In deze zaak heeft de Rechtbank Den Haag op 9 september 2024 uitspraak gedaan in een bestuursrechtelijke procedure betreffende de bewaring van een vreemdeling en een overdrachtsbesluit aan Duitsland. Eiser, vertegenwoordigd door zijn gemachtigden mr. M.A. Krikke en mr. J. Kaikai, heeft beroep ingesteld tegen twee besluiten van de minister van Asiel en Migratie. Het eerste besluit, genomen op 19 augustus 2024, betrof de oplegging van de maatregel van bewaring op grond van artikel 59a van de Vreemdelingenwet 2000. Het tweede besluit, genomen op 23 augustus 2024, hield in dat eiser zou worden overgedragen aan Duitsland. Eiser heeft tegen beide besluiten beroep ingesteld, waarbij het beroep tegen het eerste besluit tevens als verzoek om schadevergoeding moet worden aangemerkt. De minister heeft de maatregel van bewaring op 2 september 2024 opgeheven.
Tijdens de zitting op 3 september 2024 heeft de rechtbank de zaak behandeld. Eiser was via een beeldverbinding aanwezig en werd bijgestaan door zijn gemachtigde. De minister was vertegenwoordigd door zijn gemachtigde. Eiser voerde aan dat zijn recht op rechtsbijstand was geschonden, omdat de minister de piketmelding niet tijdig had gedaan. De rechtbank oordeelde echter dat de piketmelding tijdig was gedaan en dat eiser voldoende was gewezen op zijn recht om in het bijzijn van een advocaat gehoord te worden. De rechtbank concludeerde dat het recht op rechtsbijstand niet was geschonden.
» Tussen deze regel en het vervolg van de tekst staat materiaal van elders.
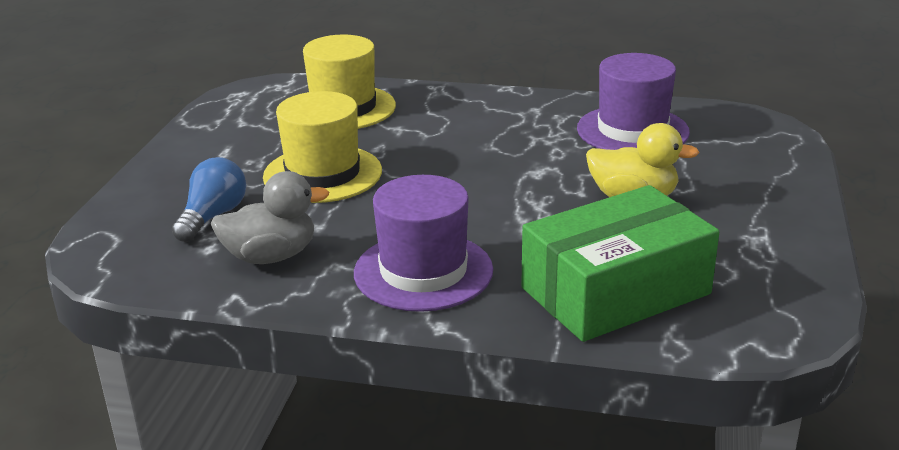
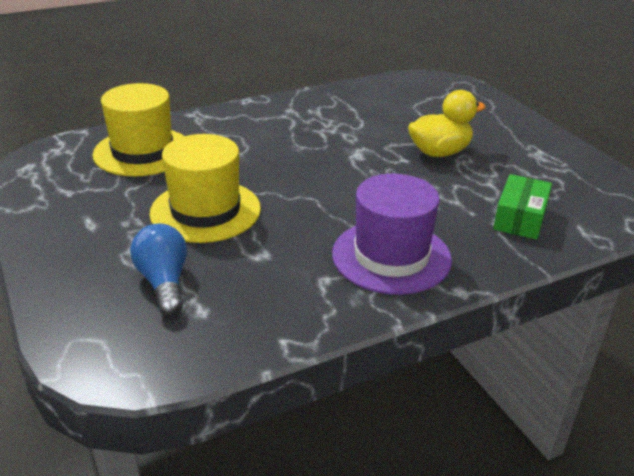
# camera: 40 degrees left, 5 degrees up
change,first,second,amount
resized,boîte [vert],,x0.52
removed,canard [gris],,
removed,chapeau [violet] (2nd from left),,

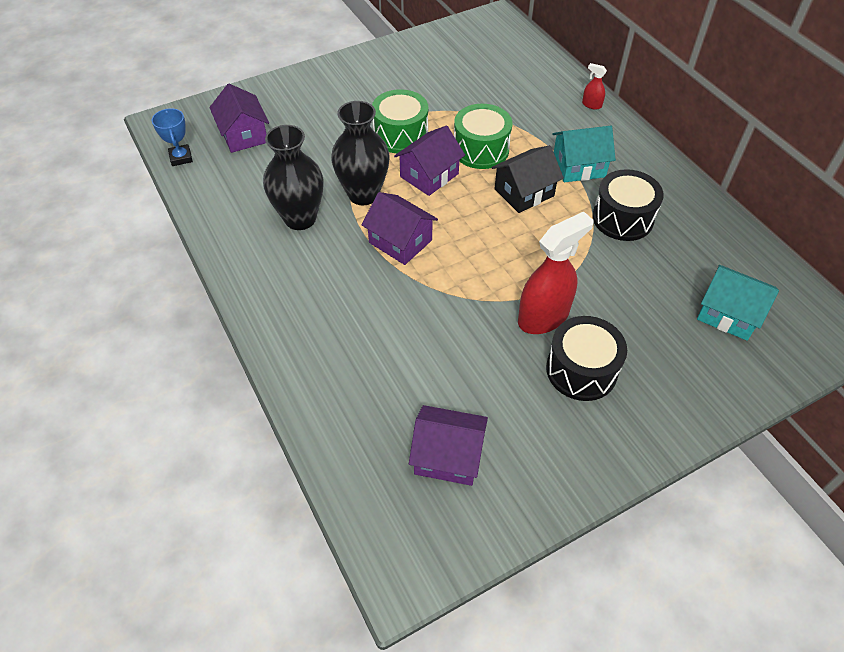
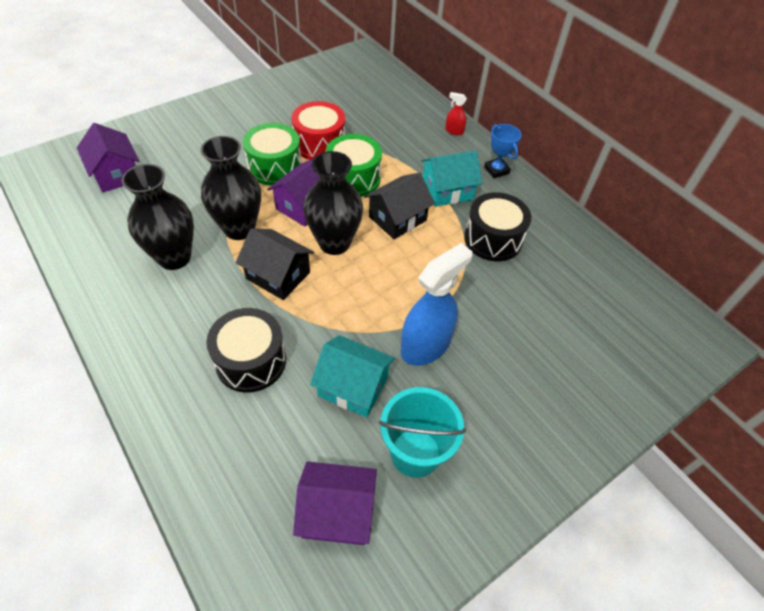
# camera: 10 degrees left, 0 degrees up
change,first,second,amount
moved,tambour [noir] (1st from left),,
recoloured,maison [violet] (2nd from left),maison [noir] (1st from left),
added,,tambour [rouge],
added,,vase [noir] (3rd from left),
moved,maison [turquoise] (2nd from left in the first image),maison [turquoise] (1st from left),
added,,seau [turquoise],
recoloured,vaporisateur [rouge] (1st from left),vaporisateur [bleu],
moved,trophée [bleu],,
De rechtbank heeft verder vastgesteld dat de beroepsgronden van eiser geen raakvlak hadden met het overdrachtsbesluit en dat het beroep tegen dit besluit ongegrond was. Uiteindelijk heeft de rechtbank beide beroepen ongegrond verklaard en het verzoek om schadevergoeding afgewezen. De uitspraak is openbaar gemaakt en er staat hoger beroep open bij de Afdeling bestuursrechtspraak van de Raad van State binnen één week na bekendmaking.